--- START ---

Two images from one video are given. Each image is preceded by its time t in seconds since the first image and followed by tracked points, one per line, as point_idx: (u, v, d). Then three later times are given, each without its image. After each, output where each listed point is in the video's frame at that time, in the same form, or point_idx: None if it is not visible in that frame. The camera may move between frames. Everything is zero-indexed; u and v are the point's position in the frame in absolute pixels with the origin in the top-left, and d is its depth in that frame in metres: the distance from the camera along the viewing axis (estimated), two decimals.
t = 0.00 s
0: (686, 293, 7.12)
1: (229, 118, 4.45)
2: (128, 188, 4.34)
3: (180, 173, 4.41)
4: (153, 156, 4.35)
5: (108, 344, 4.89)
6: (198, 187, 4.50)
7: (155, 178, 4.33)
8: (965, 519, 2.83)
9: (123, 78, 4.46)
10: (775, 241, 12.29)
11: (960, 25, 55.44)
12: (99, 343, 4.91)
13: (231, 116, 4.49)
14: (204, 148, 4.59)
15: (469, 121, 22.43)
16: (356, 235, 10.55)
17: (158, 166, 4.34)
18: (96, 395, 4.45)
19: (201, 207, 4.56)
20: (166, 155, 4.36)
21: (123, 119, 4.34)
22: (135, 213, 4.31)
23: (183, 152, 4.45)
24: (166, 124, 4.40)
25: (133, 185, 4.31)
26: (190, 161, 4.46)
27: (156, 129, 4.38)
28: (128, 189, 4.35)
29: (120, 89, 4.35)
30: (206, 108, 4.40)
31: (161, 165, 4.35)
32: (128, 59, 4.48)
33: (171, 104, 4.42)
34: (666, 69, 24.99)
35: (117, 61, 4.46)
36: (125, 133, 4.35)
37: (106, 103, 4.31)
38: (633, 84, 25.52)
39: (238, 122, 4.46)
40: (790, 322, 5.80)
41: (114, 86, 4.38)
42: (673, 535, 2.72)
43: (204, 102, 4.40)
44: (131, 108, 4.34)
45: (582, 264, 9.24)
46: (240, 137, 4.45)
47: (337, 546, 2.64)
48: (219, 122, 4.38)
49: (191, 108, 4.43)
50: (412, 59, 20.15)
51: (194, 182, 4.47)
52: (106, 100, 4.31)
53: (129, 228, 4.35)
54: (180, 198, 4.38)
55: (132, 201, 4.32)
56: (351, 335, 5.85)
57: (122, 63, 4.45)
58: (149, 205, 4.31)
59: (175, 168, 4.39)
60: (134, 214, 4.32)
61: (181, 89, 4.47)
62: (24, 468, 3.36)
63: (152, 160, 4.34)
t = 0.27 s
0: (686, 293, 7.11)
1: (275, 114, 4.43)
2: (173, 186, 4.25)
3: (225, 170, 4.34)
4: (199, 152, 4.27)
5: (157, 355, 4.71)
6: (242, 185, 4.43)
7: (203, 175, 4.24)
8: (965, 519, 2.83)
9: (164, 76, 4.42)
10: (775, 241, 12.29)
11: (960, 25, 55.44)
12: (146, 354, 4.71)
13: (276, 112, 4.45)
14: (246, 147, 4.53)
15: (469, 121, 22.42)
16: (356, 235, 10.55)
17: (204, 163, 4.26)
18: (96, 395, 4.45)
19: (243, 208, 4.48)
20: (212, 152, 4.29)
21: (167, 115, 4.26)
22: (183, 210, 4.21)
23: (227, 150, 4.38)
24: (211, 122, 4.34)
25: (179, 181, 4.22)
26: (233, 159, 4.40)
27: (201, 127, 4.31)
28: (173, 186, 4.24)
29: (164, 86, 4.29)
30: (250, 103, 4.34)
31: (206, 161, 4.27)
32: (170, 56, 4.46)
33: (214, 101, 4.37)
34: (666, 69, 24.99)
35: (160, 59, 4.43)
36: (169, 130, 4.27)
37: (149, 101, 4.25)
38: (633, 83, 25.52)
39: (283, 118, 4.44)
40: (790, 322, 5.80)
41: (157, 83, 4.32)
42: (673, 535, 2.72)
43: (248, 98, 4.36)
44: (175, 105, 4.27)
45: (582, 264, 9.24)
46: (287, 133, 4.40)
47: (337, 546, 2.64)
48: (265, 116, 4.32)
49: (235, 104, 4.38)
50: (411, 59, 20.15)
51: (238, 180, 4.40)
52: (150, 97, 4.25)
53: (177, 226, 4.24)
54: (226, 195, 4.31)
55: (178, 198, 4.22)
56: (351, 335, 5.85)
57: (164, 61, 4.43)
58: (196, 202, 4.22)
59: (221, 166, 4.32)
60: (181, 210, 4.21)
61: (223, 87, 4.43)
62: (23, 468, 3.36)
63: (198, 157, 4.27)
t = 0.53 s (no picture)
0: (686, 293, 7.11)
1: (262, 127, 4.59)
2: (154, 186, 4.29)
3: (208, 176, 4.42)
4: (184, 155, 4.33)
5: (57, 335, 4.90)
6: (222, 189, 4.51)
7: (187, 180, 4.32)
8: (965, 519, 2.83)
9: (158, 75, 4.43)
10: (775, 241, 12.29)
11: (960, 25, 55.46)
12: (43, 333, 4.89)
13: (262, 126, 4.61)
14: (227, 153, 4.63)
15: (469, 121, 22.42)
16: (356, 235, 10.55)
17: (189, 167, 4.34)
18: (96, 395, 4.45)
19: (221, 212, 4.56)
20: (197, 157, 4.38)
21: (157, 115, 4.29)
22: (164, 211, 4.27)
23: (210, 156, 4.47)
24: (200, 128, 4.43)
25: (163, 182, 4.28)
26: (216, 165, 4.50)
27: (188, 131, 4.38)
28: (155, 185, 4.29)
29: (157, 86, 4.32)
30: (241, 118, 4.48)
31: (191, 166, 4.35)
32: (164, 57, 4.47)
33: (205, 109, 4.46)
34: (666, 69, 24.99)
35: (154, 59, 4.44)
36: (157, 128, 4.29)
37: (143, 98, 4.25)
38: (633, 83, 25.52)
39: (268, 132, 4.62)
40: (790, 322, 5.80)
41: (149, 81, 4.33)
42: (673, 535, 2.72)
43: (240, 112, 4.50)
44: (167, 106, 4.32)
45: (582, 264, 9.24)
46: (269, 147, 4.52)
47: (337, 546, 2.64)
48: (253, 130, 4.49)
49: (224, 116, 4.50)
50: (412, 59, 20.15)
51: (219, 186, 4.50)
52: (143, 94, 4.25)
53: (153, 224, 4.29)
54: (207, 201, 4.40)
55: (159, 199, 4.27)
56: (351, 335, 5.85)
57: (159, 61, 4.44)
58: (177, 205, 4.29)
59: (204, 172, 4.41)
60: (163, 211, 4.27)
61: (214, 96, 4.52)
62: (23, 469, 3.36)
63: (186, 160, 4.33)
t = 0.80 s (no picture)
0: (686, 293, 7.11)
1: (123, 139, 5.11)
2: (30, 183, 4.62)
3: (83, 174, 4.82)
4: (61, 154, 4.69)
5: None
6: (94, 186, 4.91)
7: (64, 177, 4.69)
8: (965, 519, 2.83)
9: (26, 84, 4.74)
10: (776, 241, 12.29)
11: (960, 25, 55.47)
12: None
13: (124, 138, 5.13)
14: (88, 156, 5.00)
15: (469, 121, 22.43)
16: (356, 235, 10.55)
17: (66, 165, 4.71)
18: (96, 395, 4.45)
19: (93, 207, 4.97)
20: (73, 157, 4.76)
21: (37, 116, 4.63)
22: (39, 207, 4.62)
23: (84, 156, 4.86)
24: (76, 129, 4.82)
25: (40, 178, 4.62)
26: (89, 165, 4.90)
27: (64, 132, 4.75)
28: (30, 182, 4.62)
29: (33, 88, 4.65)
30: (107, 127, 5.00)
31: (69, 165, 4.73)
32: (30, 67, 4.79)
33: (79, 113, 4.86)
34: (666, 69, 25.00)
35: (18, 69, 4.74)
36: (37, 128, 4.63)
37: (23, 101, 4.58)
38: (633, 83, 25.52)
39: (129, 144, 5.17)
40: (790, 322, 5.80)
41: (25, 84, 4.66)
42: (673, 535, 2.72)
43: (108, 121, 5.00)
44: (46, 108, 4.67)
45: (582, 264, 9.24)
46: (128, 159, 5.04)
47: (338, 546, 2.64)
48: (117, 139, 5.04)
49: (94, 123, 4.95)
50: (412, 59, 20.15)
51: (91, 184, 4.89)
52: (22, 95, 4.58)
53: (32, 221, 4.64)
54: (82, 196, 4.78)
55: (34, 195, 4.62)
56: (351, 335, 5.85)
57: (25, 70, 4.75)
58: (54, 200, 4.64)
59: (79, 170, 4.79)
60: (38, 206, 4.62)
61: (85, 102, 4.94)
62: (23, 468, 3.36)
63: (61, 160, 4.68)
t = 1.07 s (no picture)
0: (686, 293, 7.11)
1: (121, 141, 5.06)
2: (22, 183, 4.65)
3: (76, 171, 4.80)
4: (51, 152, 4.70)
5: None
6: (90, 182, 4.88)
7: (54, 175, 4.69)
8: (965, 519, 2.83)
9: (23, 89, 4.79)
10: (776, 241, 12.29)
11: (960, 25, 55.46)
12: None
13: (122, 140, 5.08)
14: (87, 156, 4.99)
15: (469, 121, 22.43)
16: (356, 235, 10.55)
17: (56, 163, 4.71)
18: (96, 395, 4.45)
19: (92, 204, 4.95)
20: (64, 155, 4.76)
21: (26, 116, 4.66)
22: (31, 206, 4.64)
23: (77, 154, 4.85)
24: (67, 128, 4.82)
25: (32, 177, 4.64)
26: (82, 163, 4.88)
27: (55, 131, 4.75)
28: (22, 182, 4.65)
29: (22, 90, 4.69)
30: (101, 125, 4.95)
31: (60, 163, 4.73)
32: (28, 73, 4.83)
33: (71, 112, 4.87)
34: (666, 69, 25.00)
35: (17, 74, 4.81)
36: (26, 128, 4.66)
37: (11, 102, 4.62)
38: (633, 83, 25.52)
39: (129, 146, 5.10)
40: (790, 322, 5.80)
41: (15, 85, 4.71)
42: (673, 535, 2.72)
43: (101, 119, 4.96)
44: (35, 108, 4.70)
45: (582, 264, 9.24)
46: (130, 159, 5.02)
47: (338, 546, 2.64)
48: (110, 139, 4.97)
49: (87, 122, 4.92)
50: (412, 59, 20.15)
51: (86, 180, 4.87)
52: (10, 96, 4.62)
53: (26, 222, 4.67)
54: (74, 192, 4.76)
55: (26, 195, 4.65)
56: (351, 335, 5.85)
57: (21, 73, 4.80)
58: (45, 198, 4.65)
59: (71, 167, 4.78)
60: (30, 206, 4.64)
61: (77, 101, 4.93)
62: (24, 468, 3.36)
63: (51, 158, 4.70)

--- END ---

(Task to complete):
Repeat the data word for word, starting at its first line and stopping after the line that contains "19: (201, 207, 4.56)".

(Exercise result):
Two images from one video are given. Each image is preceded by its time t in seconds since the first image and followed by tracked points, one per line, as point_idx: (u, v, d). Then three later times are given, each without its image. After each, output where each listed point is in the video's frame at that time, in the same form, or point_idx: None if it is not visible in that frame. The camera may move between frames. Everything is zero-indexed; u and v are the point's position in the frame in absolute pixels with the origin in the top-left, and d is its depth in that frame in metres: the distance from the camera along the viewing axis (estimated), two decimals.
t = 0.00 s
0: (686, 293, 7.12)
1: (229, 118, 4.45)
2: (128, 188, 4.34)
3: (180, 173, 4.41)
4: (153, 156, 4.35)
5: (108, 344, 4.89)
6: (198, 187, 4.50)
7: (155, 178, 4.33)
8: (965, 519, 2.83)
9: (123, 78, 4.46)
10: (775, 241, 12.29)
11: (960, 25, 55.44)
12: (99, 343, 4.91)
13: (231, 116, 4.49)
14: (204, 148, 4.59)
15: (469, 121, 22.43)
16: (356, 235, 10.55)
17: (158, 166, 4.34)
18: (96, 395, 4.45)
19: (201, 207, 4.56)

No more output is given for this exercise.